» **What the task requires**
Would you please copy each line of the data in which the string "wire" occurs?

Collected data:
- Opening Delimiter -

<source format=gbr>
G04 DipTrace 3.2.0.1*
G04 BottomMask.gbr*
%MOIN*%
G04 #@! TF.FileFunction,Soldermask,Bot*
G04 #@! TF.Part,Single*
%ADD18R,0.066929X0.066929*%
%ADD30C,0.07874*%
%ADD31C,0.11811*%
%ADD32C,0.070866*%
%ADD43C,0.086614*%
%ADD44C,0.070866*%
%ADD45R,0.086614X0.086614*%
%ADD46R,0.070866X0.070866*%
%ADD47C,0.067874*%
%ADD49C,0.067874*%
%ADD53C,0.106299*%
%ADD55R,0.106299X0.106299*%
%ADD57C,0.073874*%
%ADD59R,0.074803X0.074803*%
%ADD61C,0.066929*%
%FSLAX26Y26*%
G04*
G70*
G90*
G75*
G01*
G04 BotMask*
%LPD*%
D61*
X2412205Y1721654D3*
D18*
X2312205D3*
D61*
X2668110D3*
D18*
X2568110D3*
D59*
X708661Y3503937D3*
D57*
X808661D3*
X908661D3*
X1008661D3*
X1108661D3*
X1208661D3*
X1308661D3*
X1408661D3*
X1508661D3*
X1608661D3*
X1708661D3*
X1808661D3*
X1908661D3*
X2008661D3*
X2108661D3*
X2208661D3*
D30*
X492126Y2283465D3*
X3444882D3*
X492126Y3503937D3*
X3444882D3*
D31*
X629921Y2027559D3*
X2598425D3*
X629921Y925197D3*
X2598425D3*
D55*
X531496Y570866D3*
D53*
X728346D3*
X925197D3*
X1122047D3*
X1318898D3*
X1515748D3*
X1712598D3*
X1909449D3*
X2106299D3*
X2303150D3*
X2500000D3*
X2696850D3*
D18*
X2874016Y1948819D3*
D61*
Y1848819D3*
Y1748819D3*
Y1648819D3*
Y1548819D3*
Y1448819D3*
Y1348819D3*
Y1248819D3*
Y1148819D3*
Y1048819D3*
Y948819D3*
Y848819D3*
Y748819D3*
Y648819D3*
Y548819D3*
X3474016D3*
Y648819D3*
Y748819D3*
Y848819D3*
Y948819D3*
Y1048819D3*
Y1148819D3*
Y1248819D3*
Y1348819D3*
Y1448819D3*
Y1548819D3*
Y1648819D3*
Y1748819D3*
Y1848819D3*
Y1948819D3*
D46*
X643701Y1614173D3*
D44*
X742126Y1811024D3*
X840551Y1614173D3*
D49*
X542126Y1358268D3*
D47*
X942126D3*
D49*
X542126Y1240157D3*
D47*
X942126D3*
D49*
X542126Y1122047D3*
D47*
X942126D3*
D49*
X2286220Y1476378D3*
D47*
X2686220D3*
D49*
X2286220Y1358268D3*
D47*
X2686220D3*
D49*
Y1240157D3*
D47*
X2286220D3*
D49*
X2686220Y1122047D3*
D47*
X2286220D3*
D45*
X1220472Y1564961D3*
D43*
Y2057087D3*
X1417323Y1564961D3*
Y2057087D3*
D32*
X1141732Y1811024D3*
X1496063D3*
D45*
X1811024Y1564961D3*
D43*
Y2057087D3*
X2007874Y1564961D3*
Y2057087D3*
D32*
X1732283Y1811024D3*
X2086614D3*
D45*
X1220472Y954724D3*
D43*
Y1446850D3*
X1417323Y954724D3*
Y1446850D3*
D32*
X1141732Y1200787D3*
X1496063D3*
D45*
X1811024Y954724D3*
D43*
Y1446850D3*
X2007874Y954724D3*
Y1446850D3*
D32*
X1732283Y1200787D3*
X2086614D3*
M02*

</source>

- Closing Delimiter -
- Opening Delimiter -

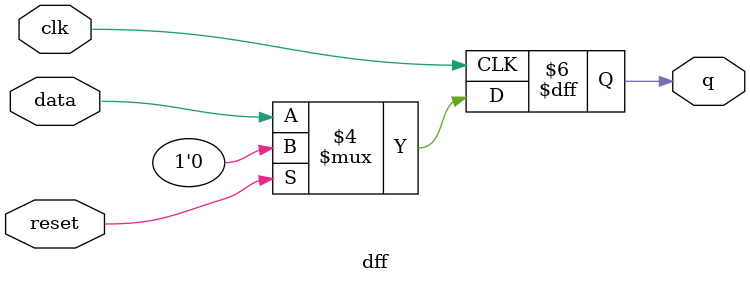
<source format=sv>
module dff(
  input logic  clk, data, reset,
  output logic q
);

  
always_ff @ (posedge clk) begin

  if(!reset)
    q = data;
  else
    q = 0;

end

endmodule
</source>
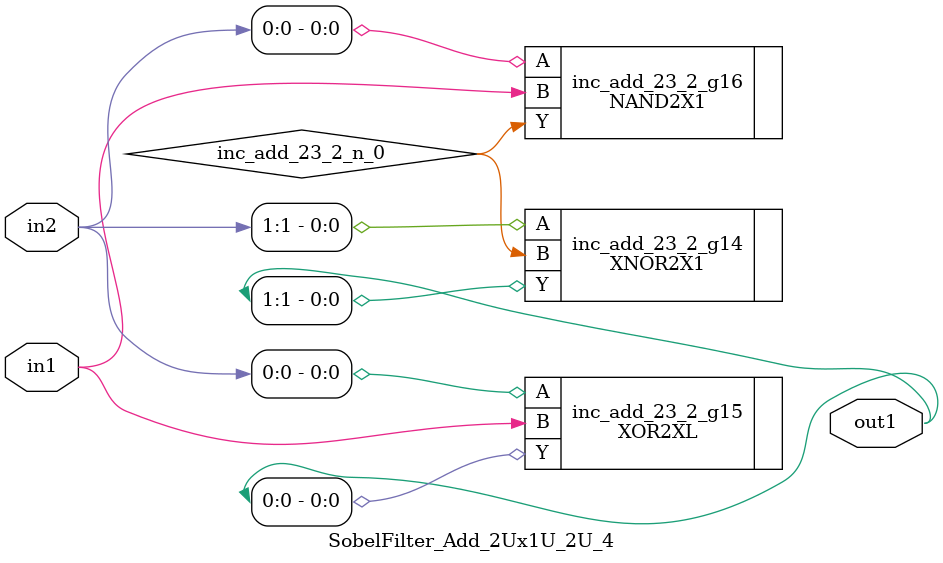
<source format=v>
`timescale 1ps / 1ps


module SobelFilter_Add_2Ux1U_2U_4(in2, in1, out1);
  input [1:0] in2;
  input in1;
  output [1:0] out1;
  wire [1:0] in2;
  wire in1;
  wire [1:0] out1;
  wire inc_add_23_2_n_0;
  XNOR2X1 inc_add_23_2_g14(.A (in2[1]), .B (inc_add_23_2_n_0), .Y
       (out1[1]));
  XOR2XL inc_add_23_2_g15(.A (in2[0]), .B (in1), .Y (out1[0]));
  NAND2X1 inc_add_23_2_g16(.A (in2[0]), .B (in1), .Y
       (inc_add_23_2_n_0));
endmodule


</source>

- Closing Delimiter -

» **Written response**
  wire [1:0] in2;
  wire in1;
  wire [1:0] out1;
  wire inc_add_23_2_n_0;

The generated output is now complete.